AutoML and ensemble learning can be applied to QSAR modeling, by using the ML-based QSAR models as the candidates, and the QSAR data sets as the optimization and aggregation data sets. For example, DeepAutoQSAR is an AutoML method that searches and ranks a collection of different ML-based QSAR models and hyperparameters by their fitness, and then ensembles the best models by averaging. Chemprop is an ensemble learning method that ensembles multiple message passing neural network models with different data splits by averaging.
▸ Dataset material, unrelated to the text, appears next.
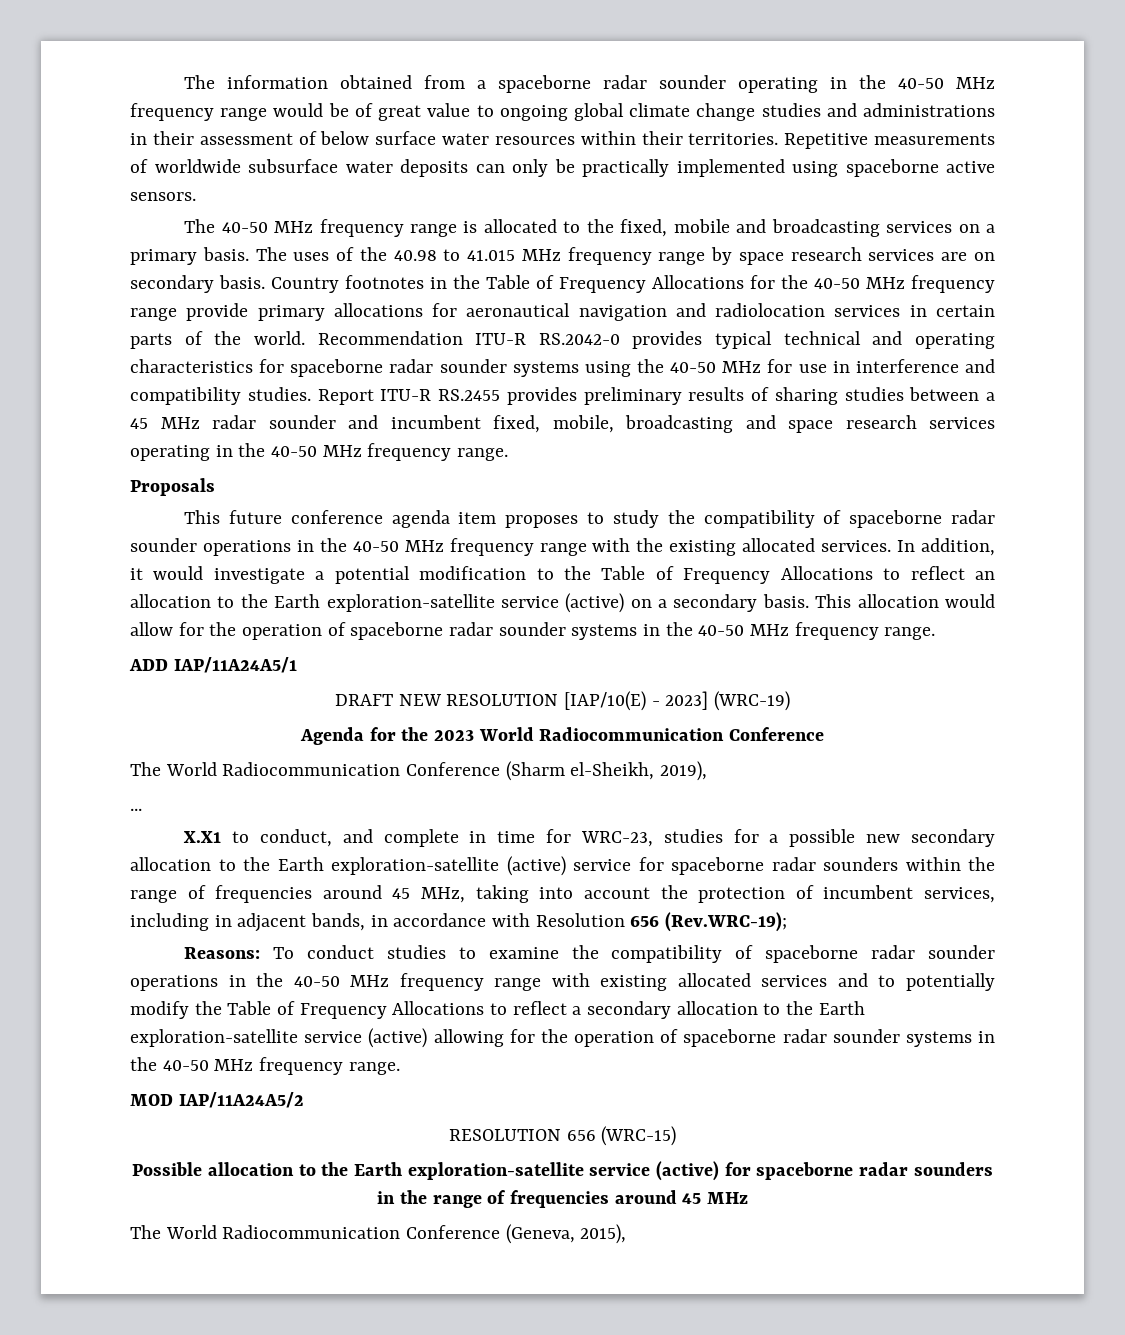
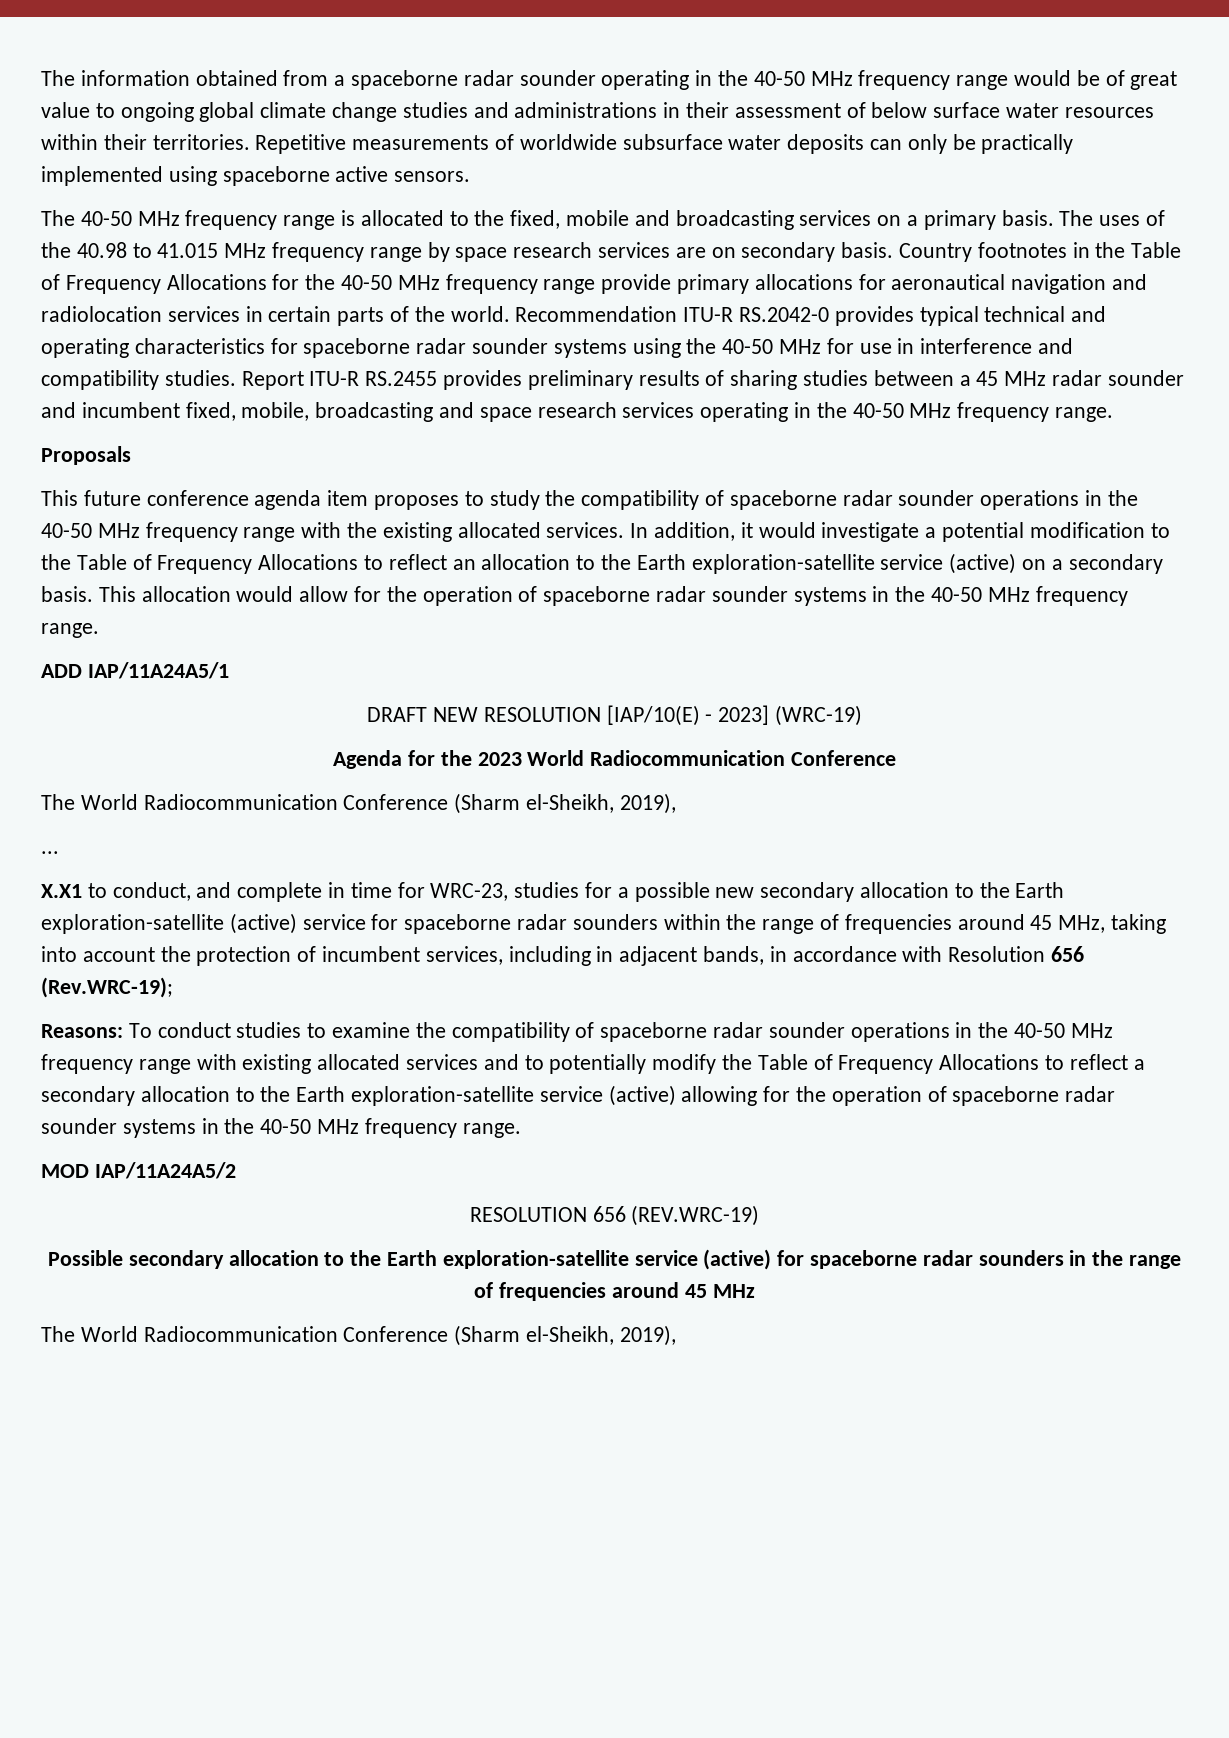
[601,1126,677,1146] (WRC-15) -> [631,1205,760,1226] (REV.WRC-19)
(203, 1169) none -> [128,1250,224,1269] secondary
[505,1224,627,1244] (Geneva, 2015), -> [454,1325,676,1346] (Sharm el-Sheikh, 2019),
AutoML and ensemble learning can greatly simplify and enhance the QSAR modeling process, as they can automate and optimize the model selection, hyperparameter tuning, and model integration for different tasks or domains.
Evaluation and Interpretation
The final step in QSAR modeling is to evaluate and interpret the QSAR models, which are essential for validating, verifying, and explaining the models. Evaluation and interpretation are also challenging for QSAR modeling, as they require rigorous and reliable methods and metrics to assess the validity, reliability, and explainability of the QSAR models.
Evaluation is a method that measures the performance and quality of the QSAR models, by using metrics such as accuracy, precision, recall, F1-score, ROC-AUC, MSE, MAE, R2, Q2, etc. Evaluation can also assess the validity and reliability of the QSAR models, by using methods such as cross-validation, external validation, applicability domain, Y-scrambling, etc.
Interpretation is a method that explains the rationale and mechanism of the QSAR models, by using methods such as feature importance, feature contribution, feature interaction, saliency map, activation map, attention map, etc. Interpretation can also provide insights and guidance for the QSAR models, by using methods such as counterfactual analysis, adversarial analysis, causal analysis, etc.
Evaluation and interpretation can be applied to QSAR modeling, by using the QSAR data sets as the evaluation and interpretation data sets, and the ML-based QSAR models as the evaluation and interpretation targets. For example, TDC allows us to evaluate and interpret the performance of different ML-based QSAR models on 22 toxicity prediction tasks, such as acute toxicity, hERG blockers, and Ames mutagenicity. By using the TDC APIs, we can easily access the data sets, train and test the models, and generate the evaluation results and plots. We can also compare our models with the state-of-the-art models, such as Uni-QSAR, which is an Auto-ML tool that combines molecular representation learning and pretraining models. TDC enables us to gain insights into the strengths and weaknesses of different QSAR models and improve them accordingly.
Conclusion
The fusion of Quantitative Structure-Activity Relationship (QSAR) and Machine Learning (ML) enhances drug discovery by addressing traditional QSAR limitations. Molecular Representation Learning (MRL) diversifies descriptors with 1D tokens, 2D graphs, and 3D conformers, improving QSAR flexibility. Pretraining and transfer learning tackle data scarcity, while AutoML and ensemble learning automate processes, enhancing model performance. Evaluation and interpretation methods ensure model validity. ML in QSAR revolutionizes drug discovery, providing accurate, generalizable, and interpretable models, expediting processes and reducing costs.